Sometimes we feel helpless when we see our loved ones feeling down. So we go into proactive mode – we try to cheer them up, suggest solutions to their problems, hurry them to feel happier, because we care and don’t like seeing them upset. Unfortunately this can have the opposite effect and make them feel worse, because it feels like you are glossing over their feelings, or implying that their feelings are not valid. If you are not sure what to say or do, maybe try asking “What can I do to help?”. The answer might be a simple “Just sit and listen”.
2020 so far has been crazy, to say the least. Our world shut down for half a year.
We’ve seen every possible reaction to the pandemic, from denial to panic to hope, to sacrifice and courage from medical personnel on the frontlines, to neighbours looking out for each other, and people rallying together to strengthen each other.
We’ve had to confront mortality – look it straight in the eye and see how frail and fragile and fleeting our existence really is. We’ve lost loved ones, and we’ve been reminded of how vulnerable we can be as a human race. Nature has humbled us, though it is questionable how long we will remember it. For a race that’s lived as long as it has, humans have a surprisingly short memory span.
Then racial inequality reared its ugly head again, thankfully caught on camera this time, and lit a fuse that’d been waiting to be ignited. Latent frustration exploded. How are we, as a human race, having the same conversations about inequality again and again and learning nothing?
There has been much discussion online and offline on how to make sense of 2020. I’ve heard people say that perhaps 2020 is the wake up call that the world needed, ‘the year we’ve been waiting for’. That having to stay home was a blessing in disguise, because it reconnected us with our family, and forced us all to reconsider our priorities. That before we go back to normal, we consider what kind of normal we want to go back to.
These sorts of statements are very telling of how insidious privilege and entitlement can be. It’s not that the people making these statements intend to be insensitive, it’s precisely that they don’t realise they could be.
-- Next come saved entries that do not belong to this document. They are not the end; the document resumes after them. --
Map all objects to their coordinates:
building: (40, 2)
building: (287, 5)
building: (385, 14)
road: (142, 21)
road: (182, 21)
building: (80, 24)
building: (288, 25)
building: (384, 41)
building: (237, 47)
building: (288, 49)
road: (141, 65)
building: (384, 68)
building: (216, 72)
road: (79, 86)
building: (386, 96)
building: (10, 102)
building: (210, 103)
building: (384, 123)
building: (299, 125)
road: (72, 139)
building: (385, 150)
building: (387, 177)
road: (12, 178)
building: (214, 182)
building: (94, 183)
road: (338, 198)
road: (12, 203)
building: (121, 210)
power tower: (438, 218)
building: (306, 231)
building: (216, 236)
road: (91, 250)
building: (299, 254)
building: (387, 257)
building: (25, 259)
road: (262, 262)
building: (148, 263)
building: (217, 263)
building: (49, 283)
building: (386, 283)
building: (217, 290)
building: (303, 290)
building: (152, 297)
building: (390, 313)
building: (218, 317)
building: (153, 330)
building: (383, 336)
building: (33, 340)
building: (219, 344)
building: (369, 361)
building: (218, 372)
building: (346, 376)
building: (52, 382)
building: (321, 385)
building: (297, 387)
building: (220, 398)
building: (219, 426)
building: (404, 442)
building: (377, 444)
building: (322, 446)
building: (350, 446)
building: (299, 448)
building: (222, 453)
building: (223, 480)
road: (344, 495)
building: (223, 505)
Privilege tends to be a blindspot for those who enjoy its benefits.
Those extolling the unexpected benefits of lockdown on their relationships and their quality of life may not have realised that, if the worst thing COVID-19 did to you was to limit your mobility and suddenly thrust free time upon you, you are in a privileged position.
For many others, 2020 has been a year of grave loss – loss of loved ones, loss of jobs, loss of freedom, companionship, and dignity. For many, there just isn’t a normal to go back to.
For many medical personnel on the frontlines, who risk their lives and the lives of their loved ones for us daily, who are overworked, overwhelmed and tired, a post about how working from home during COVID-19 has saved you from your busyness and reminded you to appreciate your family might feel like a punch in the gut. For them, COVID-19 hasn’t been so much about connecting with their family, but isolating themselves from them in order to protect them.
For some of us, 2020 has laid bare our ignorance of privilege. This begs the question, if privilege is insidious, what can we do about it?
We can start by being more empathetic. We can start questioning our assumption that our point of view is universal. This sounds so obvious but it takes practice to become aware of your blindspot. There’s nothing wrong with using lockdown as a chance to reflect and improve your life, just don’t speak as though the ‘silver linings’ of COVID-19 are universally applicable to everyone else.
While we, the privileged, are reassessing our lives, we can still hold space in our hearts for those for whom 2020 has had (and continues to have) devastating consequences. We can be a bit more sensitive about the messages we put out into the world. We can check ourselves and make sure we are not being defensive about our privilege (and saying things like ‘all lives matter’). Better yet, we can reach out and offer a listening ear or a helping hand. Instead of saying things like “I know how you feel” (we really don’t) or “this too shall pass” (condescending much?), we can learn to ask, “What can I do to help?”.
Perhaps it’s our way of coping, to try to give meaning to this crazy year by ‘learning from it’ or trying to find the silver lining. For me personally, this comes dangerously close to toxic positivity. It’s okay to just accept that 2020 so far has sucked, without trying to give it some greater meaning. It’s also okay to find meaning in it, if you are so inclined, but perhaps it can be done in a way that doesn’t diminish the suffering of others.